Puerto Rico's Death Toll Could Rise

Men walk damaged trees after the passage of Hurricane Maria, in San Juan, Puerto Rico, on September 20, 2017.

When Carmen Yulín Cruz, the mayor of San Juan, Puerto Rico, told reporters while begging the White House for help that "people are dying," she wasn't exaggerating.

Her city and much of the island is coming up on two weeks of suffering after Hurricane Irma, which not only knocked out power for the entire population but also left scores of people without clean drinking water, easy access to gasoline, readily available food and much-needed medical care. Although the death toll is officially 16 right now, that number will almost definitely go up.

Related: Who is San Juan's Mayor? Meet Carmen Yulín Cruz

"Sadly, the island is so badly damaged that there is no ability to communicate—no way to know the number of people who may have been killed in the storm itself with houses coming down, debris," Stephen E. Flynn, the founding director of the Global Resilience Institute at Northeastern University, tells Newsweek.

Hurricane Maria slammed Puerto Rico on September 20 as a Category 4 storm, bringing with it torrential rains, high winds and huge risks to an area just starting to recover from Hurricane Irma. The director of Puerto Rico's emergency management agency told reporters during the storm that he predicted he'd "find our island destroyed." Trees fell, buildings flooded and entire communities were effectively cut off from the outside world.

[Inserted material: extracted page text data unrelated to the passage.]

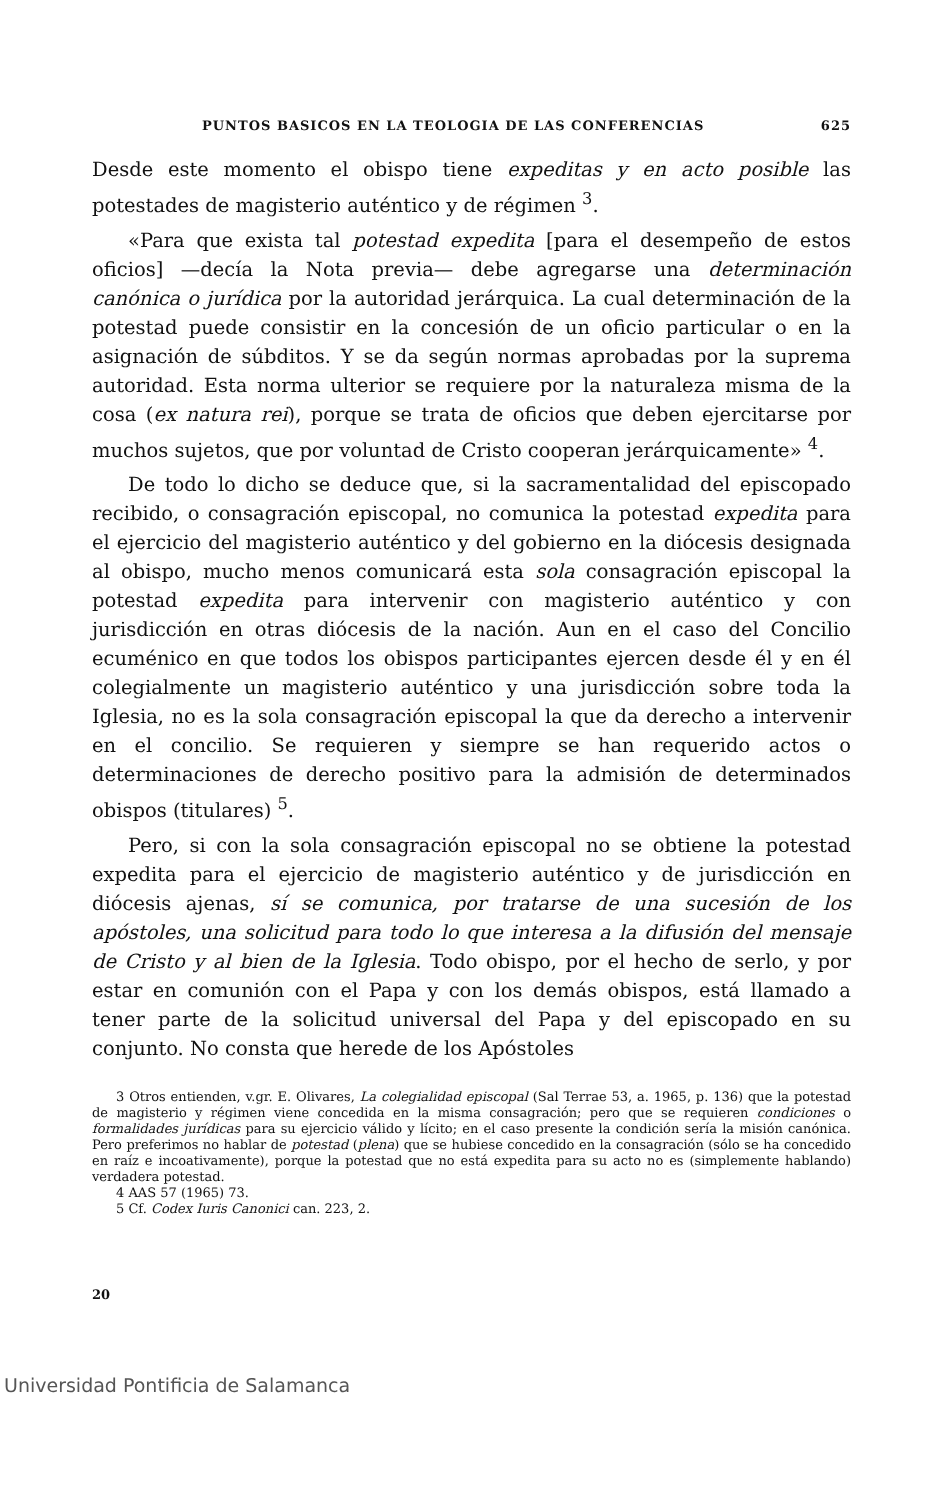PUNTOS BASICOS EN LA TEOLOGIA DE LAS CONFERENCIAS 625
Desde este momento el obispo tiene expeditas y en acto posible las potestades de magisterio auténtico y de régimen <sup>3</sup>.
«Para que exista tal potestad expedita [para el desempeño de estos oficios] —decía la Nota previa— debe agregarse una determinación canónica o jurídica por la autoridad jerárquica. La cual determinación de la potestad puede consistir en la concesión de un oficio particular o en la asignación de súbditos. Y se da según normas aprobadas por la suprema autoridad. Esta norma ulterior se requiere por la naturaleza misma de la cosa (ex natura rei), porque se trata de oficios que deben ejercitarse por muchos sujetos, que por voluntad de Cristo cooperan jerárquicamente» <sup>4</sup>.
De todo lo dicho se deduce que, si la sacramentalidad del episcopado recibido, o consagración episcopal, no comunica la potestad expedita para el ejercicio del magisterio auténtico y del gobierno en la diócesis designada al obispo, mucho menos comunicará esta sola consagración episcopal la potestad expedita para intervenir con magisterio auténtico y con jurisdicción en otras diócesis de la nación. Aun en el caso del Concilio ecuménico en que todos los obispos participantes ejercen desde él y en él colegialmente un magisterio auténtico y una jurisdicción sobre toda la Iglesia, no es la sola consagración episcopal la que da derecho a intervenir en el concilio. Se requieren y siempre se han requerido actos o determinaciones de derecho positivo para la admisión de determinados obispos (titulares) <sup>5</sup>.
Pero, si con la sola consagración episcopal no se obtiene la potestad expedita para el ejercicio de magisterio auténtico y de jurisdicción en diócesis ajenas, sí se comunica, por tratarse de una sucesión de los apóstoles, una solicitud para todo lo que interesa a la difusión del mensaje de Cristo y al bien de la Iglesia. Todo obispo, por el hecho de serlo, y por estar en comunión con el Papa y con los demás obispos, está llamado a tener parte de la solicitud universal del Papa y del episcopado en su conjunto. No consta que herede de los Apóstoles
3 Otros entienden, v.gr. E. Olivares, La colegialidad episcopal (Sal Terrae 53, a. 1965, p. 136) que la potestad de magisterio y régimen viene concedida en la misma consagración; pero que se requieren condiciones o formalidades jurídicas para su ejercicio válido y lícito; en el caso presente la condición sería la misión canónica. Pero preferimos no hablar de potestad (plena) que se hubiese concedido en la consagración (sólo se ha concedido en raíz e incoativamente), porque la potestad que no está expedita para su acto no es (simplemente hablando) verdadera potestad.
4 AAS 57 (1965) 73.
5 Cf. Codex Iuris Canonici can. 223, 2.
20
Universidad Pontificia de Salamanca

But the chaos didn't end when the storm passed.

Many Puerto Ricans who survived the storm are now in life-threatening situations, Flynn says. Hospitals have limited power from generators that rely on diesel—which is now in short supply. Doctors who are spread out in various communities have no backup power and, because of their size, aren't likely to get any of the limited supplies coming in.

All of this leaves the sick and elderly at risk.

"Anybody who’s already vulnerable and going for a long period of time without power and is reliant on medications, electronic monitoring, medical devices … as the days march on—and the days are marching on—they become a much more frail population," he adds.

The general population is hurting, too. Some may be trapped; some may starve. Others may encounter diseases in contaminated floodwater like several Texans did after Hurricane Harvey or see their chronic illnesses worsen without treatment.

Even the cleanup efforts are dangerous. "People are going to have to clear the debris, and they’re using heavy equipment to do this—machetes and so forth," Flynn says. "That almost always translates into injuries."

Flynn isn't the first to raise alarm about the potentially climbing number of Maria casualties. The Center for Investigative Journalism suggested this week that the government either wasn't revealing or didn't know the full loss of life, writing on its website that "there are dozens of hurricane-related deaths and the number could rise to the hundreds."

Because aid is so desperately needed, Trump has been criticized for not doing enough to help Puerto Rico. He waived the Jones Act so shipments of supplies could reach its people faster, but on Saturday he picked a Twitter fight with Cruz, the San Juan mayor.

Moving forward, Flynn says better preparation for these types of natural disasters is necessary. He cautions emergency management authorities against focusing too much on the before and during stages of a storm and overlooking the after.

For Puerto Rico now, though, all he can hope for is immediate help.

"There is significant suffering," Flynn adds. "It's a humanitarian disaster, in my view, and needs to be treated that way."